▶ _PAGE EXTRACT_:
****

The couple had been planning to continue renting an apartment in Baltimore County. But they realized that, thanks to the historic credit, their monthly payments would be about the same if they bought the restored rowhouse. He felt confident after getting a worksheet from the state that put the tax break in writing.
The first two years, their tax bill was a relatively low $1,000. Then came this year's bill: $3,000. This is the third year of the credit, so they expect to pay $16,000 more than anticipated through 2021.
Canton real estate agent Andrew Lehr, who sold the Eckards their rowhouse, often works with developers to market rehabbed homes and says the historic credit is a major selling point. Under the program, the full value of approved home renovations goes untaxed by the city for 10 years.
Lehr said he routinely made a point of getting proper documentation from the state assessments agency so he could accurately market the projected savings. "Buyers bought based on that," he said.
In 2008 Stephanie and Greg Pezzo worked with Lehr to buy their home, an end unit on Linwood Avenue in Canton that a developer had transformed from an eyesore to a knockout. This year their tax bill jumped $1,000, to about $5,860.
"It's almost like we're getting punished for it because someone's calculation was wrong a while ago," said Stephanie Pezzo, who like her husband works for Marriott International in Bethesda.
An extra $1,000 is "not making or breaking us," she said, though with a 2-year-old son and a baby on the way they are increasingly watching their money.
"It definitely goes in the con column of living in the city," she said. "We want to stay in the city. At the same time, I feel like everywhere you turn, the city is making it harder and harder to stay."
The issue of repayment has stirred claims of unfairness from some city owners who were forced to pay back taxes because of problems with a different tax credit program — the homestead credit, which effectively caps annual tax increases regardless of how much a home's assessed value rises.
In recent years, the city has rebilled many homeowners after they were found to be improperly collecting homestead credits on a second home or a rental property. The homestead credit is available only to owner-occupants on their principal residence.
City Finance Director Harry E. Black said last week that the city lacked the legal ability to collect back taxes from owners in the case of the miscalculated historic credits. City Solicitor George Nilson sent an email Tuesday citing several court cases to justify that conclusion.

****

▶ _DATA RECORDS_:
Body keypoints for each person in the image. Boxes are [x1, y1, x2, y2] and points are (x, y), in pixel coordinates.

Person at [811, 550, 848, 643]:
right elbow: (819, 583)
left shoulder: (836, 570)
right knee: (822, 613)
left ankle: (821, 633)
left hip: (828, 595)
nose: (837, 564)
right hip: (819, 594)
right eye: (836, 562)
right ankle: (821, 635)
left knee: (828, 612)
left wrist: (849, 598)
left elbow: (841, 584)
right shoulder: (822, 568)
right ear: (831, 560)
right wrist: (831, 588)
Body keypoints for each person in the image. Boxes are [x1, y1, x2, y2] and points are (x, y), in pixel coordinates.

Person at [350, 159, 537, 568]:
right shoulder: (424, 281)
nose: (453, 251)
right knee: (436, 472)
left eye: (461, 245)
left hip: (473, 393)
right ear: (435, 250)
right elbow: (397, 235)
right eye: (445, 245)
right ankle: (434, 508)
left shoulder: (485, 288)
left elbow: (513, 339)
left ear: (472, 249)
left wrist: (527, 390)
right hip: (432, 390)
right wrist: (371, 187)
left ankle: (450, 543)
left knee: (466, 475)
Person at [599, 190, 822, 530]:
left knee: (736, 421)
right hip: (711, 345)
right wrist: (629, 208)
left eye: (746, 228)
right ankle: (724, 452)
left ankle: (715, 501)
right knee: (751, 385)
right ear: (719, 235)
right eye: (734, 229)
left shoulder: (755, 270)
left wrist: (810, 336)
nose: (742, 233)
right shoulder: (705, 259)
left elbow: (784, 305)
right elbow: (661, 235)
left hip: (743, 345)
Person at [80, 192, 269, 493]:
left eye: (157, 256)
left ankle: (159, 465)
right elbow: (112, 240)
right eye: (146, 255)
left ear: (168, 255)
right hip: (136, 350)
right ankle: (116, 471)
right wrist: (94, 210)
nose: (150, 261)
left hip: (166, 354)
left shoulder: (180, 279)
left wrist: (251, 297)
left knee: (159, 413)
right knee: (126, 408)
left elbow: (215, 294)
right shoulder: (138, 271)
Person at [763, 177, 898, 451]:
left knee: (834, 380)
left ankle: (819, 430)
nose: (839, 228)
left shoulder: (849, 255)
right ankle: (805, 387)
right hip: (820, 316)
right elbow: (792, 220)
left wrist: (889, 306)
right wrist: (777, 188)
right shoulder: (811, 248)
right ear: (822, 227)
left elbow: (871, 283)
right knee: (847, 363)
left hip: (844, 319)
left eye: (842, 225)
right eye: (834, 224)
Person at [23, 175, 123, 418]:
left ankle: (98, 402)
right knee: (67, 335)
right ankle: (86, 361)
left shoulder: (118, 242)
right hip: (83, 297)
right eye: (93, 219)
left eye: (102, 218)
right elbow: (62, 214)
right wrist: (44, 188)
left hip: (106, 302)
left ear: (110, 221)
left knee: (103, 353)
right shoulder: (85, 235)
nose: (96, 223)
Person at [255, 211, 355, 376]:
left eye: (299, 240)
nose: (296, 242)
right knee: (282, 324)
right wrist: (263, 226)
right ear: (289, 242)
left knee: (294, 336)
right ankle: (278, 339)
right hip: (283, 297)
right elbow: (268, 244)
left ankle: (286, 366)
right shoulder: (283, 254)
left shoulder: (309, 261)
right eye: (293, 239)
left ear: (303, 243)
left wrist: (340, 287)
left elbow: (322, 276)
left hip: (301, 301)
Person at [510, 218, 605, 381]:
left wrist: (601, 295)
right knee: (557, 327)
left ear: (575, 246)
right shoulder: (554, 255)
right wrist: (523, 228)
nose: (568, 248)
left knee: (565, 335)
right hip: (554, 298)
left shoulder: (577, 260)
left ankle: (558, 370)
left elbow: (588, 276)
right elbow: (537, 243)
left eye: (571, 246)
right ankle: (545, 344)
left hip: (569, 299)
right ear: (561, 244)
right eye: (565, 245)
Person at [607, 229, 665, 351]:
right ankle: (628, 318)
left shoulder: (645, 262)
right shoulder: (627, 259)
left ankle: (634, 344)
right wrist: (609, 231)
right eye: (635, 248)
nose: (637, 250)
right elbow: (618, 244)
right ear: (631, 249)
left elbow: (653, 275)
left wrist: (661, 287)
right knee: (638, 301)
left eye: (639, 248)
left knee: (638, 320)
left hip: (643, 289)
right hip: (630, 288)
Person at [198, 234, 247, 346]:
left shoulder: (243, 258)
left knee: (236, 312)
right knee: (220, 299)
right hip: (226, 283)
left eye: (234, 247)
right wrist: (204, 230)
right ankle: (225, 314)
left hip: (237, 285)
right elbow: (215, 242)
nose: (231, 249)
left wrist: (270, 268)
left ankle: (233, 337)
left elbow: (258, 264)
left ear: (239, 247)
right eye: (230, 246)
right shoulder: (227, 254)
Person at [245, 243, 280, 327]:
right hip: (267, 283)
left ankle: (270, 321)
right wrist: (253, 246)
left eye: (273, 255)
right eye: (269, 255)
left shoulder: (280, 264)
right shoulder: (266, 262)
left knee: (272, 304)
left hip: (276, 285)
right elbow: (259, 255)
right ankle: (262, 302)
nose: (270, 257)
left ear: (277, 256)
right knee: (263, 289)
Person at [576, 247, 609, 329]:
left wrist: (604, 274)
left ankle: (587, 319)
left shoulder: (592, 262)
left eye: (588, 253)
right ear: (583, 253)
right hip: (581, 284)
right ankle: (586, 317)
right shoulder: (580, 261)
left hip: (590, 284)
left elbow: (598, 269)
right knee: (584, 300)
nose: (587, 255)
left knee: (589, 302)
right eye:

****

▶ _TASK OBJECTIVE_:
According to the tax credit article above, how long does the city leave the full value of approved home renovations untaxed?

▶ _EXERCISE RESPONSE_:
For 10 years.